The SNAG repression domain is comprised of a highly conserved 21-amino acid sequence, is named for its presence in the Snail/growth factor independence-1 class of zinc finger transcription factors, and is present in a variety of proto-oncogenic transcription factors and developmental regulators. The prototype SNAG domain containing oncogene, growth factor independence-1, is responsible for the development of T cell thymomas. The SNAIL proteins also encode the SNAG domain and play key roles in epithelial mesenchymal differentiation events during development and metastasis. Significantly, these oncogenic functions require a functional SNAG domain. The molecular mechanisms of SNAG domain-mediated transcriptional repression are largely unknown. Using a yeast two-hybrid strategy, we identified Ajuba, a multiple LIM domain protein that can function as a corepressor for the SNAG domain. Ajuba interacts with the SNAG domain in vitro and in vivo, colocalizes with it, and enhances SNAG-mediated transcriptional repression. Ajuba shuttles between the cytoplasm and the nucleus and may form a novel intracellular signaling system. Using an integrated reporter gene combined with chromatin immunoprecipitation, we observed rapid, SNAG-dependent assembly of a multiprotein complex that included Ajuba, SNAG, and histone modifications consistent with the repressed state. Thus, SNAG domain proteins may bind Ajuba, trapping it in the nucleus where it functions as an adapter or molecular scaffold for the assembly of macromolecular repression complexes at target promoters.

MDM2 interaction with nuclear corepressor KAP1 contributes to p53 inactivation.

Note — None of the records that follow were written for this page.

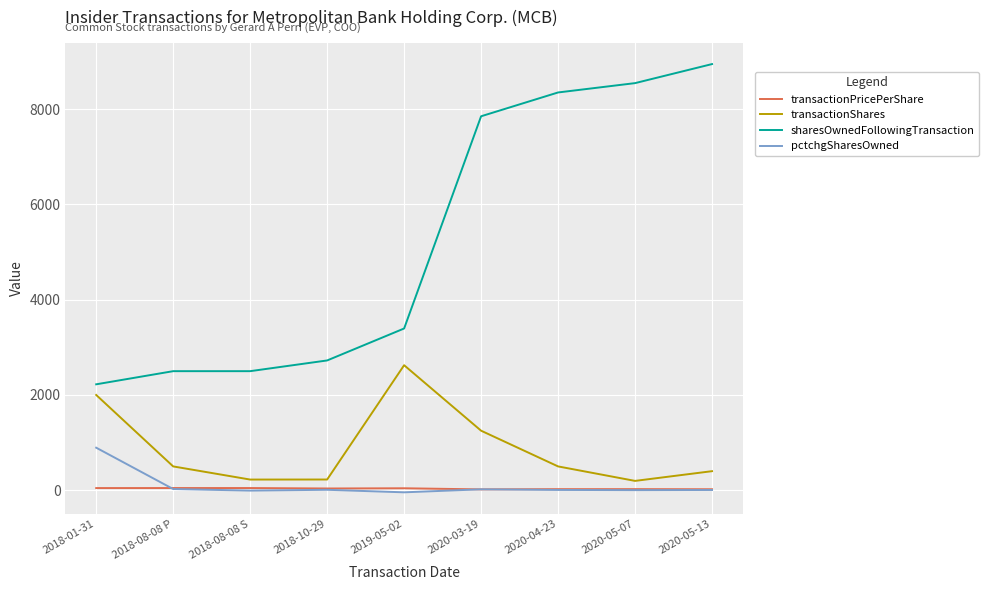

How many series are shown in this chart?

4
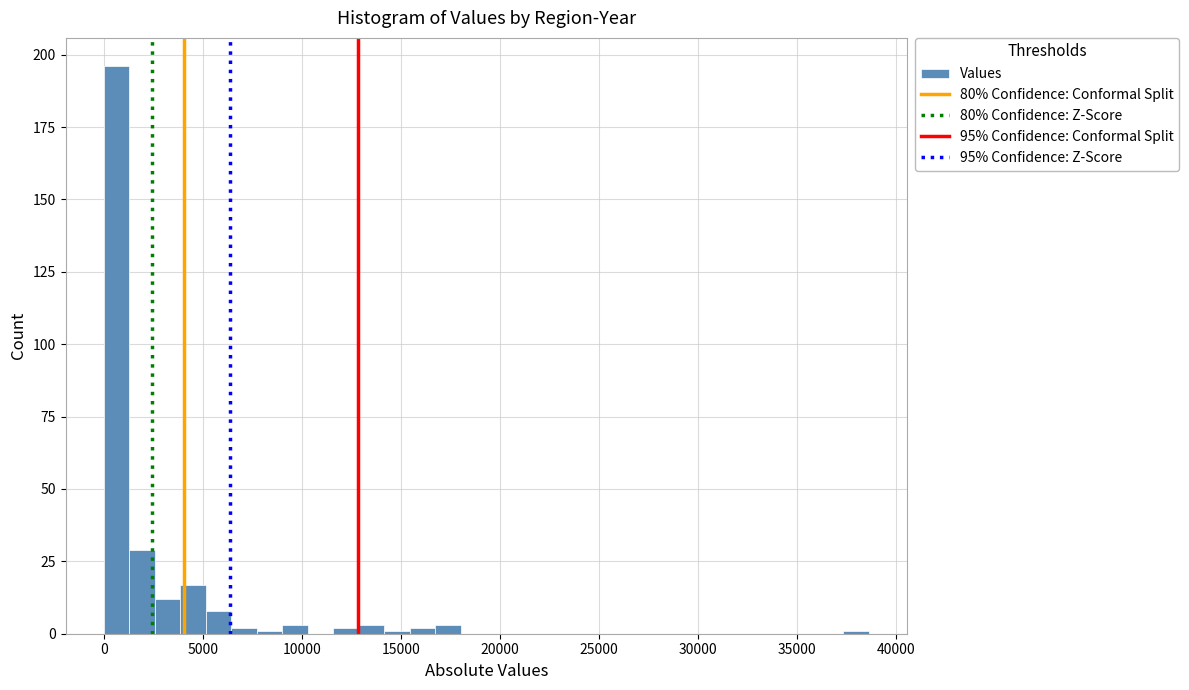

Around what value on the x-axis is the tallest bar? Give the approximate position of its centre, as read against the axis.

500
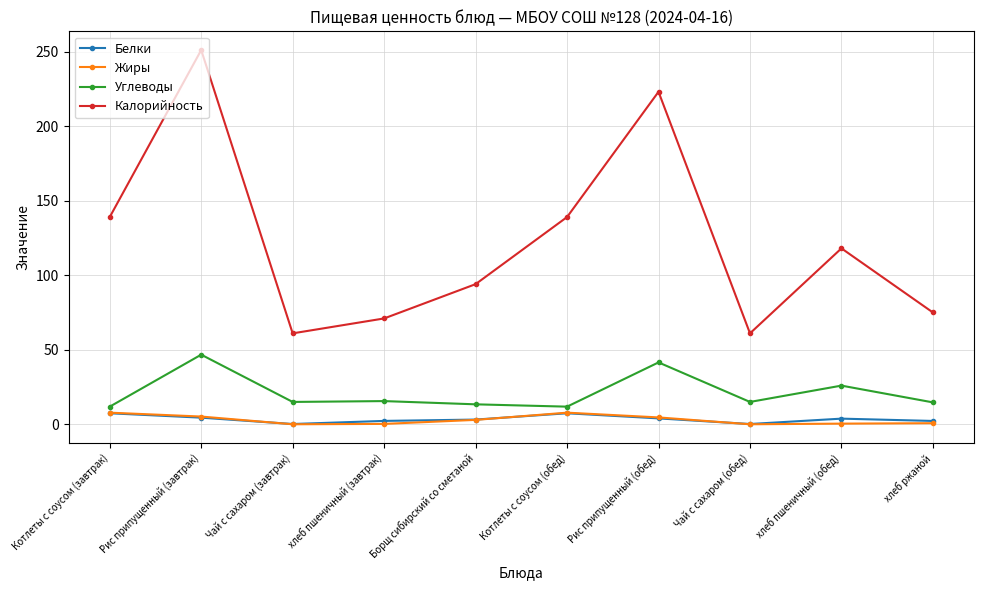

What is the difference between the maximum and minimum values in the Белки series?

7.2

MDM2 is a RING domain ubiquitin E3 ligase and a major regulator of the p53 tumor suppressor. MDM2 binds to p53, inactivates p53 transcription function, inhibits p53 acetylation, and promotes p53 degradation. Here, we present evidence that MDM2 interacts with the nuclear corepressor KAP1. The binding is mediated by the N-terminal coiled-coil domain of KAP1 and the central acidic domain of MDM2. KAP1 stimulates formation of p53-HDAC1 complex and inhibits p53 acetylation by interacting with MDM2. Expression of KAP1 cooperates with MDM2 to promote p53 ubiquitination and degradation. The tumor suppressor ARF competes with KAP1 in MDM2 binding; oncogene induction of ARF expression reduces MDM2-KAP1 interaction. Depletion of endogenous KAP1 expression by RNAi stimulates p53 transcriptional activity, sensitizes p53 response to DNA damage, and increases apoptosis. Therefore, MDM2 interaction with KAP1 contributes to p53 functional regulation. ARF may regulate p53 acetylation and stability in part by inhibiting KAP1-MDM2 binding.